Die Nienburger Kindertafel - gesunde Ernährung für mehr als 700 Kinder und Jugendliche pro Woche

Fröhliches Kinderlachen hallt während der Pause durch die Flure einer Nienburger Förderschule. Sie ist eine von drei Schulen, die regelmäßig mit gesundem Frühstück versorgt wird. Ebenso werden Kinder und Jugendliche nicht nur in Nienburg, sondern auch in den Ausgabestellen Hoya, Neustadt am Rübenberge und Stolzenau mit Zutaten für eine warme Mahlzeit oder ein Frühstück unterstützt. 

Warum ist das nötig? Können die Eltern nicht selber dafür sorgen? Die Antwort ist kurz und eindeutig: NEIN. Die Augen dürfen nicht vor einer sich ausbreitenden Armut verschlossen werden. Die schwächsten Glieder in der Gesellschaft sind die Kinder. Im Landkreis Nienburg leben 3256 Kinder bis 15 Jahren von Hartz IV. Diesen Mädchen und Jungen stehen pro Tag 2,71 Euro für Lebensmittel zur Verfügung. Abwechslung fehlt, und gesunde Ernährung bleibt oft auf der Strecke. Viele Schülerinnen und Schüler kommen ohne Frühstück in die Schule. Wie sollen sie so dem Unterricht konzentriert folgen? Hunger hat eine ähnliche Auswirkung auf den Körper wie Stress. 

Ein Frühstück macht leistungsfähiger, konzentrierter und kreativer. Deswegen betont die Lehrerin Frau Jost: Mit einer Mahlzeit können die Kinder dem Unterricht besser folgen, sie sind konzentrierter und aufmerksamer. Aber der richtige Pausensnack muss es sein. Zu viele Kinder sind übergewichtig und können in der Folge ernste Erkrankungen wie Diabetes und Arteriosklerose erleiden.

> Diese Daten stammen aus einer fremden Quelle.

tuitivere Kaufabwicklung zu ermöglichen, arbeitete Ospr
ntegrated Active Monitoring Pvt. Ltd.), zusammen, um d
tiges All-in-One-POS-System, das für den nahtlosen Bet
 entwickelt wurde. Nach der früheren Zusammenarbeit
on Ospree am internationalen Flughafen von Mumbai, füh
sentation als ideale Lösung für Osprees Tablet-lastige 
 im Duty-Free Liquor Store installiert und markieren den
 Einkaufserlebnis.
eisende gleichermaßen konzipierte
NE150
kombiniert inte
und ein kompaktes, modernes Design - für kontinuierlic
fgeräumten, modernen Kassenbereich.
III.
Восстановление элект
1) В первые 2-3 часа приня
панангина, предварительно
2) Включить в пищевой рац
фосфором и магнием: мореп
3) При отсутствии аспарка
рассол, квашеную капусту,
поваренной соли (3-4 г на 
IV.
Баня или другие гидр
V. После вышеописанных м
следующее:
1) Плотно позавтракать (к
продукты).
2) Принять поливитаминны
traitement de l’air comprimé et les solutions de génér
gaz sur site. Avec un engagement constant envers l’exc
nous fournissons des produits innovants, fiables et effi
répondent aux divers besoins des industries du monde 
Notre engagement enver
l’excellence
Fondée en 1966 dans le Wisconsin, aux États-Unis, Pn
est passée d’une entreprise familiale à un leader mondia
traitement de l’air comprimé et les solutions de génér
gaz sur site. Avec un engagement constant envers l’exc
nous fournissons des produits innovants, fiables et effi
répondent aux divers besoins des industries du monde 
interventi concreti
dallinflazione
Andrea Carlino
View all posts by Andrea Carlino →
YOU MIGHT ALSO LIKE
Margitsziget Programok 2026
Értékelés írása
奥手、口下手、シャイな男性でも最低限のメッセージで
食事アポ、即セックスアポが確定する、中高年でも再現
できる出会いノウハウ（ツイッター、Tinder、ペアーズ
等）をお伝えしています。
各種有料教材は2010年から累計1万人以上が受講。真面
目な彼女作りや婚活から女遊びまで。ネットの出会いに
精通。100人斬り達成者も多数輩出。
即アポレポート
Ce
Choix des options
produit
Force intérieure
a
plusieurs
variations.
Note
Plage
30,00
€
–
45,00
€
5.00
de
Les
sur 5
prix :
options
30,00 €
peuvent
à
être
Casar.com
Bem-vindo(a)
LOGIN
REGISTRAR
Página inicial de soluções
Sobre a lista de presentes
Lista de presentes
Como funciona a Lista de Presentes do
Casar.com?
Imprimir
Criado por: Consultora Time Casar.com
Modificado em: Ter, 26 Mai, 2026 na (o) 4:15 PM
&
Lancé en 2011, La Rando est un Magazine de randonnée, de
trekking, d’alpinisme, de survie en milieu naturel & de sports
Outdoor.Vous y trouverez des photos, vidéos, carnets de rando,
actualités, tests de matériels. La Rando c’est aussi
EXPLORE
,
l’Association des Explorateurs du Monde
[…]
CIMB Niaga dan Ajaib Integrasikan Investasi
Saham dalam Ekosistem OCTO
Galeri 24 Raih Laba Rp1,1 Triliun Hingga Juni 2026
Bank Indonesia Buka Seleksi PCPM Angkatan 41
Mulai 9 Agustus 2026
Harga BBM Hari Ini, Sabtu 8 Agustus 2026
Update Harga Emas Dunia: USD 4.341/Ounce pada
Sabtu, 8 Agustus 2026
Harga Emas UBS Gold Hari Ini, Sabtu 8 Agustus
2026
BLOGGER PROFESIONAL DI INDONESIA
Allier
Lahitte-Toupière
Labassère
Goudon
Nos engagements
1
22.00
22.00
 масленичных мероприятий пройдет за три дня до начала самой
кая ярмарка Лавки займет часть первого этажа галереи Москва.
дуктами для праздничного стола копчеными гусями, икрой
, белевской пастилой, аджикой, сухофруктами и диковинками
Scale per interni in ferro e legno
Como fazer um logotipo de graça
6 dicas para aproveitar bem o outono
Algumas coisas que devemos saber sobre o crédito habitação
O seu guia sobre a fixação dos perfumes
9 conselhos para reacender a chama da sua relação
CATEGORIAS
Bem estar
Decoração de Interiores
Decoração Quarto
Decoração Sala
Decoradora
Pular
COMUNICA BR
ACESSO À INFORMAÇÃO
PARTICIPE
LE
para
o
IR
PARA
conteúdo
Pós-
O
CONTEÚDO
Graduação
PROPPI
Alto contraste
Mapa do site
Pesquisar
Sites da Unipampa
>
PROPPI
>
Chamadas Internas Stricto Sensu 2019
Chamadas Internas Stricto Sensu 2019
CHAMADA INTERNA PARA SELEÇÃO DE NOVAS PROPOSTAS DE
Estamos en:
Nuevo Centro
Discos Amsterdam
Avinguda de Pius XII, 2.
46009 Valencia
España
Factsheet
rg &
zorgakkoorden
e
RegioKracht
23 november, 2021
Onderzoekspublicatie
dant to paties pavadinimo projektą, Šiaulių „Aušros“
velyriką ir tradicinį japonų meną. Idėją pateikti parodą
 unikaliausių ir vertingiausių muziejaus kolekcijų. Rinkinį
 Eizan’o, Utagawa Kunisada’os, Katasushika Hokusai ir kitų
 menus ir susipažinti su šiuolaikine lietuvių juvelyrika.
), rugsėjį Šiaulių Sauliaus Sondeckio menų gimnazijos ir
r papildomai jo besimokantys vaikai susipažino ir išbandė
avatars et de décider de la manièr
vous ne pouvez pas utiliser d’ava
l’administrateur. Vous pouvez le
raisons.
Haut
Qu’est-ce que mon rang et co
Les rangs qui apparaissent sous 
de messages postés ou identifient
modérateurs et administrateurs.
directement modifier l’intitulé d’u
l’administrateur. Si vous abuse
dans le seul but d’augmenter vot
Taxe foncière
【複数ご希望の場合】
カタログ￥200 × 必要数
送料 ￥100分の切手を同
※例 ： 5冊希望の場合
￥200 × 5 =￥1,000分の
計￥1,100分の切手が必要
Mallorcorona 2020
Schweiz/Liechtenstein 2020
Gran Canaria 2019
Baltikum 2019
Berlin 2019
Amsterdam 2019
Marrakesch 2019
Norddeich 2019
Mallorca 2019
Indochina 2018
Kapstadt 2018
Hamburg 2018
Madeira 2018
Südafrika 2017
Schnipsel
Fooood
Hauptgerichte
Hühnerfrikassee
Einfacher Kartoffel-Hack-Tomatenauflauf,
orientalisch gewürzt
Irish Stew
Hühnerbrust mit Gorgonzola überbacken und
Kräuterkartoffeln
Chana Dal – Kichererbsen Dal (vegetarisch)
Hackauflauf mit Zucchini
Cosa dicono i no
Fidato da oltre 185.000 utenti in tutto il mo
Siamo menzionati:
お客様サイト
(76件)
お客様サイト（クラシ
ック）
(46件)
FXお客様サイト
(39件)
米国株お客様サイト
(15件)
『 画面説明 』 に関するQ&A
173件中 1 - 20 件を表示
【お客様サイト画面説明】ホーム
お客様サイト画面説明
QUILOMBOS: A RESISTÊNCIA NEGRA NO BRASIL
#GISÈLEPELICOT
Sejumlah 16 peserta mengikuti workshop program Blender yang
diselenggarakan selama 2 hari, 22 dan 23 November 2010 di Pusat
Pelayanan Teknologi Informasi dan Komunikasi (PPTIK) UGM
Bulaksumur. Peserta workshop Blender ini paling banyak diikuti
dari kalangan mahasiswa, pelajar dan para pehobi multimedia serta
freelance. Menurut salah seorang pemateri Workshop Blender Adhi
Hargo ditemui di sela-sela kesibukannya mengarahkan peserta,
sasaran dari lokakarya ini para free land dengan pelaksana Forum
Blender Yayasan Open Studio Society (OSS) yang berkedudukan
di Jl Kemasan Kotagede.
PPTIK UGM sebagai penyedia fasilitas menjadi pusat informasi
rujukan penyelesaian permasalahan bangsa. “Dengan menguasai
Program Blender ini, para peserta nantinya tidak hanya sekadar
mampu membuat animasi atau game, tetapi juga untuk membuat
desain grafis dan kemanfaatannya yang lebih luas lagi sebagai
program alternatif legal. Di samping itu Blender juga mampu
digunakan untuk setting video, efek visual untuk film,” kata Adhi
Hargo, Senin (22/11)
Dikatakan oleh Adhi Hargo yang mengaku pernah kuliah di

Die Geschmacksrichtung ‚süß’ ist die beliebteste. Hier setzt die Nienburger Tafel an. Die Schulen beklagen, dass viele Schüler bestimmte Geschmacksrichtungen gar nicht mehr kennen. Die Heilpädagogin Frau Grunewald meint: Die Einrichtung der Tafel ist ganz in meinem Sinne. Viele Kinder leben von Weiß- und Toastbrot und haben kein angemessenes Frühstück. Es fehlt das Gesunde, Vollwertige in der Nahrung. Die Kinder sind zu sehr auf Süßes fixiert. Die Lehrerin Frau Kruse unterstreicht: Die Bedürftigkeit an Nahrungsmitteln ist vorhanden. Die Kinder freuen sich besonders auf Brot und Obst.

Und wie kommt das Frühstück bei den Abnehmern an? Die meisten Befragten antworten darauf mit einem Adjektiv: Gut! Differenzierter äußert sich Ronaldo: Ich mag das Essen gerne. Mir schmecken das viele Obst und das Gemüse und vor allem der Joghurt mit Stracciatella. Laura unterstreicht: Ich esse gerne Obst, besonders Kiwis. Abdul meint: Mir gefällt die Tafel. Da ich oft kein Frühstück mitbringe, freue ich mich auf das Tafelbrot. Und nachdenklich antwortet Vedat: Es ist gut, dass Menschen, die nicht soviel Geld haben, zur Tafel gehen können und sich dort etwas zu essen holen. In andern Ländern gibt es so etwas nicht, hier haben die Menschen eine Chance.

Die Lehrerin Frau Brase fasst zusammen: Mit der Einrichtung der Tafel wird ein wichtiges Bedürfnis befriedigt. Es wird versucht, etwas Besonderes anzubieten. So wird den Kindern gleichzeitig Wertschätzung entgegen gebracht. Auch die Spende an Schul-Arbeitsmaterial wurde mit großer Freude angenommen. Vielen Kindern und ihren Eltern fehlen dazu die finanziellen Mittel. Die ehrenamtlichen Mitarbeiter der Nienburger Tafel arbeiten mit hohem Einsatz. Dadurch entsteht eine Entlastung für die Schule.

Soviel Lob spornt die Nienburger Kindertafel an, in ihren Bemühungen nicht nachzulassen und dort verstärkt zu helfen, wo die Zukunft unserer Gesellschaft liegt: bei den Kindern und Jugendlichen.